The Mark Foster interview

Mark Foster is a renowned International Race Officer, and we posed a few questions to him regarding the RaceSense and Atlas 2.

Can you share some highlights from your sailing career and how your experiences have shaped your perspective on on-water management?

I have been sailing competitively for 50+ years and won a few world and national championships along the way. I try to run races as I would like them to be run if I were sailing in them. I understand that sailors like to sail and not sit around. As the PRO I realize I am the tactician for the fleet, so I try to get the RM team to stay ahead of the fleet and anticipate the next move. This keeps things moving along.

As a PRO, you've overseen numerous races. How do you approach the challenges of ensuring fair competition and an enjoyable experience for sailors, and what key lessons have you learned along the way?

Sailors came to sail not watch us set the perfect course. A PRO told me a long time ago, “no matter how I set the line or where the puffs come from or how the wind shifts the same old sunburn faces always show up at the top”. I tell the race management team we are framers not trim carpenters. If you have ever built a house you will understand that statement. We need to set the course and get them out racing. That also goes along with setting the starting line. We get the signal boat on the course an hour before the race is set to start. I receive wind direction from different points on the course, throw some bread in the water to look at current, watch the boats sail, call a few coaches over to ask which side of the course they would want and then set a line that is fair. As I tell the sailors the line will be fair and square for 30 seconds during the sequence. Not necessarily consecutive. Then let the sailors tell me what is going on by their actions and I adjust things as I get input from the fleet.  My goal is to see the entire line being used, have an all clear start and watch a race. 

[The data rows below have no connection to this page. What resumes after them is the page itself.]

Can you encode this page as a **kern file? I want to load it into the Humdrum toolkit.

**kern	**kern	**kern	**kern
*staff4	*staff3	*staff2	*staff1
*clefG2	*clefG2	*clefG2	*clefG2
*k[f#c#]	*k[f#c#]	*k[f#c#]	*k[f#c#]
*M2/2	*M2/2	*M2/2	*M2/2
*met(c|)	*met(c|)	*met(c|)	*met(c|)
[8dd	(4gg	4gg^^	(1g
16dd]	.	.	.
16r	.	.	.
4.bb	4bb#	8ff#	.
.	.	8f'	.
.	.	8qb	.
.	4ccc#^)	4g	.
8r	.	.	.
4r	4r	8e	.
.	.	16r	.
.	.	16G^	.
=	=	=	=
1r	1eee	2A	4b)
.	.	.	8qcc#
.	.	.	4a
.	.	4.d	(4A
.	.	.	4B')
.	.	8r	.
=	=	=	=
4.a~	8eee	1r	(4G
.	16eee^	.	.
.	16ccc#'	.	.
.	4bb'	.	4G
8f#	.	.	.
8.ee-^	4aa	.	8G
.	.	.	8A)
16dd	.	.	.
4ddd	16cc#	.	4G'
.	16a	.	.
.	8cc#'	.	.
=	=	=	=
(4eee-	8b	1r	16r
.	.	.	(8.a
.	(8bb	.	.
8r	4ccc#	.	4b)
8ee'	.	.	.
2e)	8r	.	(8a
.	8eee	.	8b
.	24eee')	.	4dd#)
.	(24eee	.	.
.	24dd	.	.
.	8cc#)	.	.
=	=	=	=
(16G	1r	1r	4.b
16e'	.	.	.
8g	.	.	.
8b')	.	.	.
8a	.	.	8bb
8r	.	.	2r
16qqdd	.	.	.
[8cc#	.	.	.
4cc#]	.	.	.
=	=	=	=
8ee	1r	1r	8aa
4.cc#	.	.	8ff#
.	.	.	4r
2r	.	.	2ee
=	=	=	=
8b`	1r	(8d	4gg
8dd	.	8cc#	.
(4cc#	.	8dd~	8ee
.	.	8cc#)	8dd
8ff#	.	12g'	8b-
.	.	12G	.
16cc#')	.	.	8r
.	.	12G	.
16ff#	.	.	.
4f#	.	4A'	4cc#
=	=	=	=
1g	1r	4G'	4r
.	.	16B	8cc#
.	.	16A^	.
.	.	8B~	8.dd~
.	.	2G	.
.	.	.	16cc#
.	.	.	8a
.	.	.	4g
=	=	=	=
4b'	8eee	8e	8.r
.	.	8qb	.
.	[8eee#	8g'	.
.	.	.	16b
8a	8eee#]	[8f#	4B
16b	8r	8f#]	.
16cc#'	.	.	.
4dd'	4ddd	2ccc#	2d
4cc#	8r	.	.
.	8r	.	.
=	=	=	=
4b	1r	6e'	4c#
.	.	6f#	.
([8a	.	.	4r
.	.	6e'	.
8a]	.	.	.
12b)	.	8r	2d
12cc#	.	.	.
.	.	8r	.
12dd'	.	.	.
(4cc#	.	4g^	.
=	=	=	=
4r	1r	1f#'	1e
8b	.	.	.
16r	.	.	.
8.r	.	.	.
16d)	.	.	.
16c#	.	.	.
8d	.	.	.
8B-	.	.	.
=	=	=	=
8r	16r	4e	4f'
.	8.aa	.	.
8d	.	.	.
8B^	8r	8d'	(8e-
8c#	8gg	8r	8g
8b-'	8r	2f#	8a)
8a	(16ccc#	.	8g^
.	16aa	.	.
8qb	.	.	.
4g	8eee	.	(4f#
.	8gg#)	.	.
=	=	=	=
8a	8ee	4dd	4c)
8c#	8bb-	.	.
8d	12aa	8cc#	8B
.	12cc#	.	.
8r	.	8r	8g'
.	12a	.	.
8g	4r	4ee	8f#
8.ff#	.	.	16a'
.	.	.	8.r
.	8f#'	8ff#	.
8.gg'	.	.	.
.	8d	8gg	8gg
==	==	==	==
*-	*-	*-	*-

RaceSense has been making waves in the sailing community. From your standpoint, how has it revolutionized on-water management, and in what ways do you think it enhances the overall sailing experience?

Race Sense allows everyone to see the starting line as the wind and current moves the line around. Pings tell you where the line is based on your ping. Both ends of the line are moving all the time as we swing on the anchor and puffs or waves roll through, the stating line is dynamic and not static as your pings would have you believe. Races Sense help keep you informed as the line moves. It also stops the parade of pings which is where I see a lot of close calls as boats jockey for position.  It takes away the ability to hide on a starting line which I learned a long time ago. One of the biggest changes it brings to the game is it makes the over early call instantaneously so you can return and get back into the race.

In your role, precision and accuracy are crucial. How has RaceSense contributed to making your job as a PRO more efficient, and what specific features do you find most beneficial in terms of course-setting and race management?

When you decide on a time to start the next race the entire fleet knows at the same time. I make radio calls to tell the fleet but with all the noise on a boat you many not hear them. Pinging takes time and that time can be used to be in sequence and racing, not waiting for boats to ping the line. It also allows the PRO to adjust the line up to the Prep signal as the rules allow to square the line. In theory it should reduce the use of penalty flags to get sailors to stay on the correct side of the line. It saves time getting races started. Time is one of the only things you cannot make more of.

As a seasoned professional in the sailing world, how do you see technology like RaceSense influencing the future of sailing events, and what potential do you envision for further innovations in on-water management?

As a seasoned volunteer I enjoy giving back to the sport.  I see it making the PRO job a little bit less stressful. It allows the PRO flexibility in setting the starting line by using a bot which allows you to make line adjustments quicker. It will provide more accurate finishes in large fleets. At some point it will be able to identify and broadcast the zone helping sailors follow the rules. I do not see it replacing the PRO, it may reduce the number of people and boats you need on the water to run races.

RaceSense is designed to complement the Race Committee's efforts. How do you see this collaboration between technology and human expertise evolving, and how has it impacted the way you work with your team?

Race Sense is a big help on the starting line and the prestart actions of the fleet with the information it provides.  You will still need a PRO to interpret the weather and watch wind shifts to stay ahead of the fleet. Just like the automated start boxes. Drones and Marksetbots it will be another tool to make the time on the water more productive for the sailors and the volunteer race management team. 

Looking ahead, what do you believe are the key factors that will continue to shape the role of a PRO, and how do you see technology like RaceSense evolving to meet the evolving needs of on-water management in the sailing community?

US Sailing does an amazing job of training race officers. That is how I received my training. I encourage anyone who runs races to look at all the information that is available from US Sailing. Technology will continue to evolve and slowly trickle down to the local yacht clubs and become better. As younger people who have used technology all their lives it will become more accepted. I still have to ask my grandsons to help me with my lack of knowledge on new gadgets.